= Pokéfuta =

Pokémon-themed manhole covers in Japan

The first Pokéfuta installed in 2018, located in Ibusuki and featuring Eevee

Pokéfuta (ポケふた) or Poké Lids are manhole covers in Japan decorated with drawings of Pokémon characters. Beginning installation in 2018, over 400 covers have since been installed by The Pokémon Company in cities and towns across the country. They serve as local points of interest, attracting tourists to lesser known destinations in Japan.

== Background ==
In Japan, manhole covers are often decorated with artistic designs, with CBS News reporting in 2019 that over 6,000 designs were spread across the country. The practice originated in the 1980s as a public relations campaign for the revitalization of sewer systems. Many towns and cities across Japan have their own designs which represent the local identity, and the practice has garnered sufficient interest from the public for annual manhole exhibitions.

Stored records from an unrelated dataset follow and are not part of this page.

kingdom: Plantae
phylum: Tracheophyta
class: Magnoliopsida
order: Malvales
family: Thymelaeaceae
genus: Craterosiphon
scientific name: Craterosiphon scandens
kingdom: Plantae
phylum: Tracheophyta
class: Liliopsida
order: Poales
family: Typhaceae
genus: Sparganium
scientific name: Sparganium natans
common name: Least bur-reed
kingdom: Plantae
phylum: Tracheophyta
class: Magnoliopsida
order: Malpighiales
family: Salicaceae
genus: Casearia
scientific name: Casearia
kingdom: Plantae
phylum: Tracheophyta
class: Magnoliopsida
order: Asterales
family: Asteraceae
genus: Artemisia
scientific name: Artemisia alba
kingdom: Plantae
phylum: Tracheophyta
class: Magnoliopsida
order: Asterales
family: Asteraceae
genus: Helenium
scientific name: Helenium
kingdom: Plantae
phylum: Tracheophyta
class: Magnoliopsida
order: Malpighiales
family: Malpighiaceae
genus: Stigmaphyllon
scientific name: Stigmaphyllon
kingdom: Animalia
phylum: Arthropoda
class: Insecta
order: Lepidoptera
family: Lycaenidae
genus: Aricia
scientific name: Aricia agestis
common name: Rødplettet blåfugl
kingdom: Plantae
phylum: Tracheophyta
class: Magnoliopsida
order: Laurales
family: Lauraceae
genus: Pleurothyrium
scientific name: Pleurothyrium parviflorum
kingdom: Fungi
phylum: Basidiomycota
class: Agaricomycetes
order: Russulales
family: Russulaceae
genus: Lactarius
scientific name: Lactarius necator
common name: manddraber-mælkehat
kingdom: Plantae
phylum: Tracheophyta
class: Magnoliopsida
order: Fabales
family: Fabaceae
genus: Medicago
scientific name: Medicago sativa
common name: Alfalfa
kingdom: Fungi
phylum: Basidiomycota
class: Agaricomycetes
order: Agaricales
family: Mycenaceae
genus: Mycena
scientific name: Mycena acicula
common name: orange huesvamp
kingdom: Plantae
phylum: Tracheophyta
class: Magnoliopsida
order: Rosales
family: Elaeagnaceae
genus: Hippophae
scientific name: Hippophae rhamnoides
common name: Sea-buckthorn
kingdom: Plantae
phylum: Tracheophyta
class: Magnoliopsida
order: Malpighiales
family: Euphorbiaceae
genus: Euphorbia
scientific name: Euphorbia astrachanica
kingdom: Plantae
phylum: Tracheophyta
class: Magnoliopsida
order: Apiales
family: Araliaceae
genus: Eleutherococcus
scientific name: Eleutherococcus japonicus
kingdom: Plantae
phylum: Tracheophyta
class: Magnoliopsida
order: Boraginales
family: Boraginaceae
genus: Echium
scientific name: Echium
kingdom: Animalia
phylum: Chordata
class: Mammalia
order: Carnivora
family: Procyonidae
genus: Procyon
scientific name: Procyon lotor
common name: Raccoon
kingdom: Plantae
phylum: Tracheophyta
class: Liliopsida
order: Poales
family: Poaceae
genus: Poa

The Pokémon Company, in partnership with local Japanese governments within the "Pokémon Local Acts" project, began designing and installing manhole covers to be installed in Japanese towns, partly to attract tourists to smaller uncommon destinations and help revitalize cities struck by natural disasters. The first such manhole installed featured the Pokémon Eevee, installed in the city of Ibusuki in Kagoshima Prefecture on 20 December 2018. The covers were made in Miyaki, Saga Prefecture, and were hand-colored. Their manufacturer, Hinode Water Equipment, is Japan's largest manhole cover manufacturer.

==Distribution==
As of June 2025, there were 404 Pokéfuta installed across 40 prefectures of Japan, with Miyagi Prefecture having the most installations with 35 manholes as of 2021. The prefecture has a Pokéfuta for each of its 35 municipalities. This compared to the around 100 installed by August 2020. Hokkaido had 34 covers, Miyazaki Prefecture hosted 26 spots, while Tokyo Prefecture hosted 12. One notable location is in the remote village of Ogasawara in Tokyo Prefecture, located over 1,000 km away from Tokyo proper and featuring four Pokéfuta. The Tōhoku region, heavily damaged by the 2011 Tōhoku earthquake and tsunami, contains the highest concentration – one third of the covers were located there as of March 2021.

Each manhole cover had a unique design, featuring one or more Pokémon. In some cases, the choice of the featured Pokémon was related to the location – for example, Eevee was chosen for Ibusuki due to wordplay ("Ibusuki" (いぶすき, ibusuki) rhymes with "I like Eevee" (イーブイ好き, Ībui suki)), and in some prefectures a specific Pokémon is consistently featured – such as in Hokkaido, Tottori, and Fukushima where all covers featured the Pokémon Vulpix, Sandshrew/Sandslash and Chansey respectively, which had been selected as the prefectures' "Pokémon ambassadors". Many of the cover designs also feature local tourist attractions at their locations. The covers are used as "Pokéstops" in the mobile game Pokémon Go. Official merchandise featuring the designs on the manhole covers have also been released.

In the mobile apps/games Pokémon Go and Pokémon Home, virtual stamps depicting the designs on the Pokéfuta are obtainable.